[Transcribed page contents]
_____
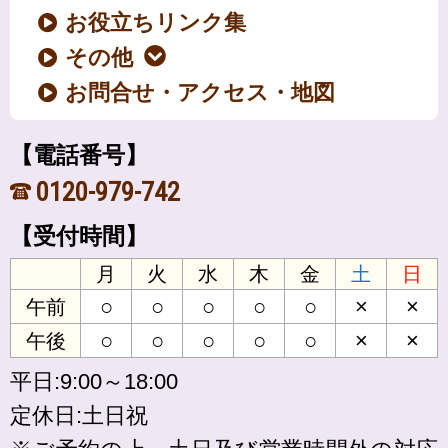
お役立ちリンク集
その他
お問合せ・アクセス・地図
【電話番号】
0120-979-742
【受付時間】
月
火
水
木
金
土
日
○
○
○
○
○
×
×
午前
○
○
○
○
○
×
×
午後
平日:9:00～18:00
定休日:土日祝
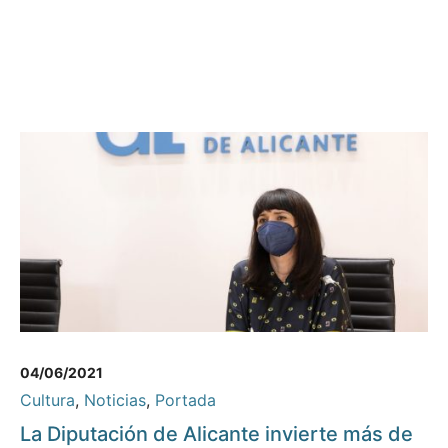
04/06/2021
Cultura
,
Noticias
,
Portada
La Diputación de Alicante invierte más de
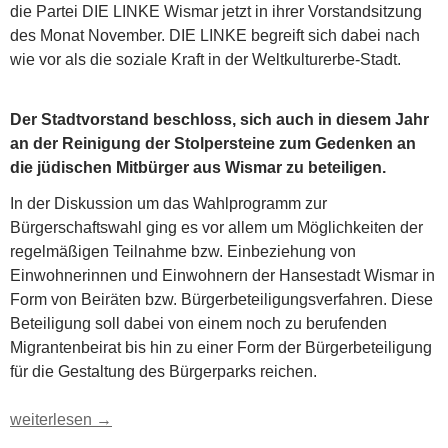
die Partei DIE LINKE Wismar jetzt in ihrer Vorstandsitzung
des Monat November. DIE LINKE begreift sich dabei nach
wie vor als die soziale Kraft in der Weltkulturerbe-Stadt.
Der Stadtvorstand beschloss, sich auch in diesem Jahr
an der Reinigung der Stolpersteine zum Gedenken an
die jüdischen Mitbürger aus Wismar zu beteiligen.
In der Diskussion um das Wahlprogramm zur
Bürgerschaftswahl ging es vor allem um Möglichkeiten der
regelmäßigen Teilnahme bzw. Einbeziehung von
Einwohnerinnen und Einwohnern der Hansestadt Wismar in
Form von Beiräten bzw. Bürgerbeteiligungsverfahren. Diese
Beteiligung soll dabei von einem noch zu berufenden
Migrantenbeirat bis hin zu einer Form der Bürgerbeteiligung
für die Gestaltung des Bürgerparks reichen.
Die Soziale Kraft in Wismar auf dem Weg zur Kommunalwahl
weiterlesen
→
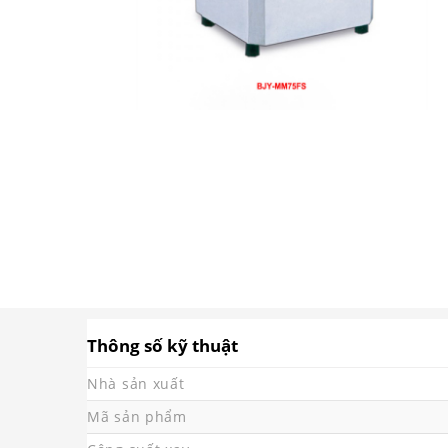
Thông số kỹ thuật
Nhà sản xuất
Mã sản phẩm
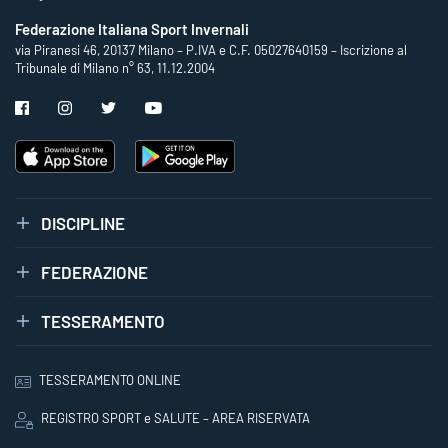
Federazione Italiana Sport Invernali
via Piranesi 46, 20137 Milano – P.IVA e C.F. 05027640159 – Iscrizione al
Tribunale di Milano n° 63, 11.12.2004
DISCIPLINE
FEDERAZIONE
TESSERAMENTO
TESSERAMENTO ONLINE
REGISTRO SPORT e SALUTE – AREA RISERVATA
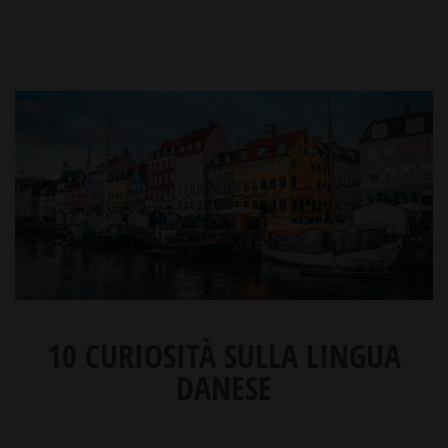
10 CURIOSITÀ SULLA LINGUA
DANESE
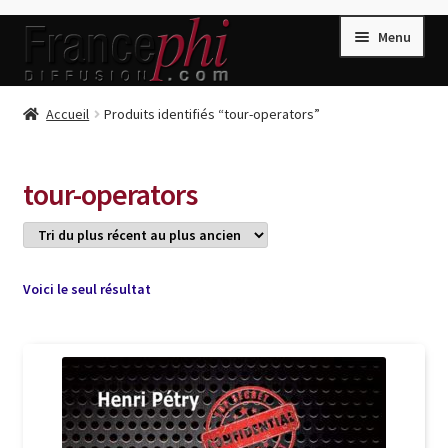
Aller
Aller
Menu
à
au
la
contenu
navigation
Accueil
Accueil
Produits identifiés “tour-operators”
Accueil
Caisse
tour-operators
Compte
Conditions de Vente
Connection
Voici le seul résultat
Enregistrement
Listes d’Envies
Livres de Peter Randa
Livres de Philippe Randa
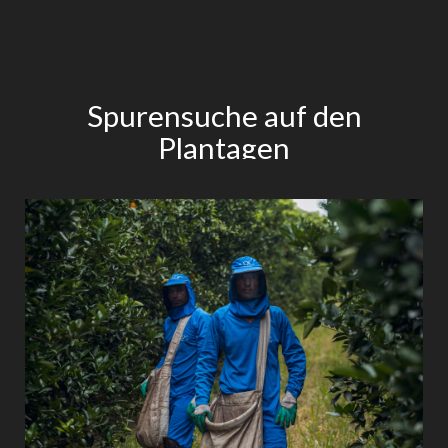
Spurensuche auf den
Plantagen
_____
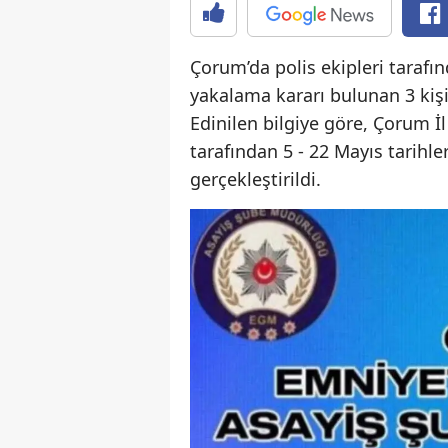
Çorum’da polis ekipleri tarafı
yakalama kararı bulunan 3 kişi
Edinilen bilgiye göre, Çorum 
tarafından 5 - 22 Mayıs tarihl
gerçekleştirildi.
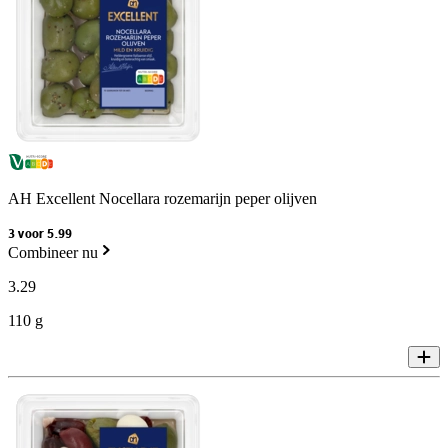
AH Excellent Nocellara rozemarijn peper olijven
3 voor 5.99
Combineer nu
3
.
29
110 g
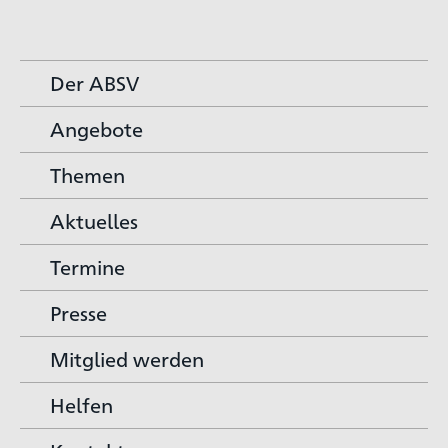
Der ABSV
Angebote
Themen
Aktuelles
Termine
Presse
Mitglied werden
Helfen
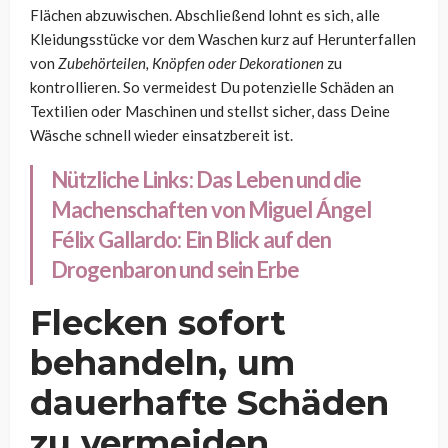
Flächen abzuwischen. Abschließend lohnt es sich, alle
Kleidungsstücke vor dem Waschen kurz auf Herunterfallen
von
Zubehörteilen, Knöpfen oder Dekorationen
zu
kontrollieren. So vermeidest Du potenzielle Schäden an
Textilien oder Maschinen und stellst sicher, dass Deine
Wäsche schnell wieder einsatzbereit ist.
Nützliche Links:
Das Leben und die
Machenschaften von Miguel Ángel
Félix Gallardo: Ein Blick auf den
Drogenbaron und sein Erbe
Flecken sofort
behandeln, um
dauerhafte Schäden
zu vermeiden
_____
*What the exercise asks*.
Your reply should be only the count of lines in the entries above that contain the word "Wismar".

*Completed exercise*.
4